-Tranquilo, todo está bien.
No podía dejar de respirar con dificultad, poco acostumbrado como estaba a correr de aquella forma, aún menos bajo la lluvia. Empapado, frío y confuso. Así se sentía el muchacho ante su suegra, que le sonreía intentando transmitir una calma que ni siquiera ella tenía.
Había llegado tarde entre atascos de una ciudad que le había puesto más impedimentos de lo acostumbrado y un hospital desconocido o irreconocible en un día tan gris. No era aquel su lugar, pero se había convertido en su hogar. Y, sin embargo, todo seguía siendo tan extraño como el primer día en que recorrió aquellas calles en compañía de su sonrisa nerviosa. Una sonrisa que estaba deseando volver a ver, tenerla a su lado. No le bastaban las palabras de calma, quería abrazarla y desear que todo hubiera ido bien. El corazón le palpitaba recordándole la primera ocasión en que le dijo un te quiero a la cara años atrás, cuando él era un jovencito sin ideas de su futuro y ella, una niña que escondía su sensibilidad detrás de una carcasa creada por las traiciones de su adolescencia recién terminada.
Compartieron sus sueños en aquella ciudad que no les pertenecía a ninguno. Eran forasteros en busca de algún camino para seguir viajando. Así pasaron los años entre confidencias nocturnas mirando las estrellas por la ventana, espejos empañados donde dibujaban corazones y discusiones con alguna lágrima caída. Reconciliaciones a ras de sábana. Besos en forma de palabras y discursos que nunca más nadie ha logrado escuchar. Adoraban la felicidad de los pequeños momentos, aunque no podían evitar perderse en las angustias de los problemas que surgían. Él se encogía de hombros sonriendo, ella se preocupaba, y juntos hacían un dúo perfecto en cada abrazo. Eran, en definitiva, felices con una vida sencilla que aspiraba a fortalecerse con el paso de los años. Como esas casas antiguas sustentadas por cada uno de sus ladrillos, creando con paciencia el más cálido hogar, evitando las molestas grietas.

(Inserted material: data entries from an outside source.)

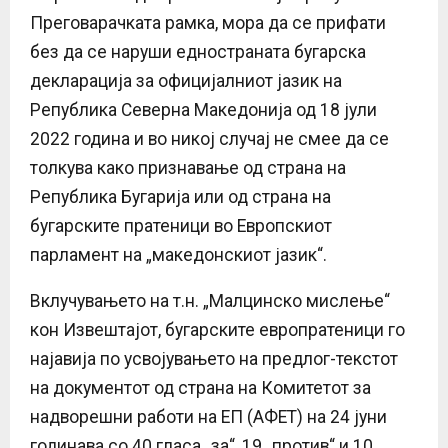
Преговарачката рамка, мора да се прифати
без да се наруши едностраната бугарска
декларација за официјалниот јазик на
Република Северна Македонија од 18 јули
2022 година и во никој случај не смее да се
толкува како признавање од страна на
Република Бугарија или од страна на
бугарските пратеници во Европскиот
парламент на „македонскиот јазик“.
Вклучувањето на т.н. „Малцинско мислење“
кон Извештајот, бугарските европратеници го
најавија по усвојувањето на предлог-текстот
на документот од страна на Комитетот за
надворешни работи на ЕП (АФЕТ) на 24 јуни
годинава со 40 гласа „за“, 19 „против“ и 10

En la cima de aquel hogar se tendían ahora los dos, sabiendo que debían continuar construyendo aquella vida deseada por los dos, entre risas, bromas, sonrisas, besos, caricias y bostezos.

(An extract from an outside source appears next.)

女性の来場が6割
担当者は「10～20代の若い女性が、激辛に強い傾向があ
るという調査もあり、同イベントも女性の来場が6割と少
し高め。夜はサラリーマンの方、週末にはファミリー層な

Aún con la mano de su suegra tomada entre las suyas, sin recordar cuando las había comenzado a apretar, las soltó y entró deprisa en aquel pasillo con cristaleras. A un lado la ciudad con sus luces alumbrando la noche, al otro lado unos ojos grises que sosegaron los latidos rápidos y lo anclaron a la vida como un motivo más para el que sonreír.
Puso su mano en el cristal. Allí no estaba ella, no estaban sus sonrisas, ni sus caricias, ni su cuerpo, sino su fruto, el de ambos, la vida de la que se habían desprendido para crear una nueva ilusión. Algún día aquel gris tomaría un color, recorrería los pasos que ellos ya habían pisado, los superaría en el paso de los años, y finalmente pondría techo al hogar que juntos estaban construyendo.
Sonrió entre lágrimas y dio gracias por tener la semilla de un sueño que empezaría a florecer.
-Está despierta, si quieren pasar a verla.
Se separó del cristal y pudo ver cómo sus huellas se disipaban en busca de un abrazo. Los milagros de la vida se presentan de la forma más pequeña posible.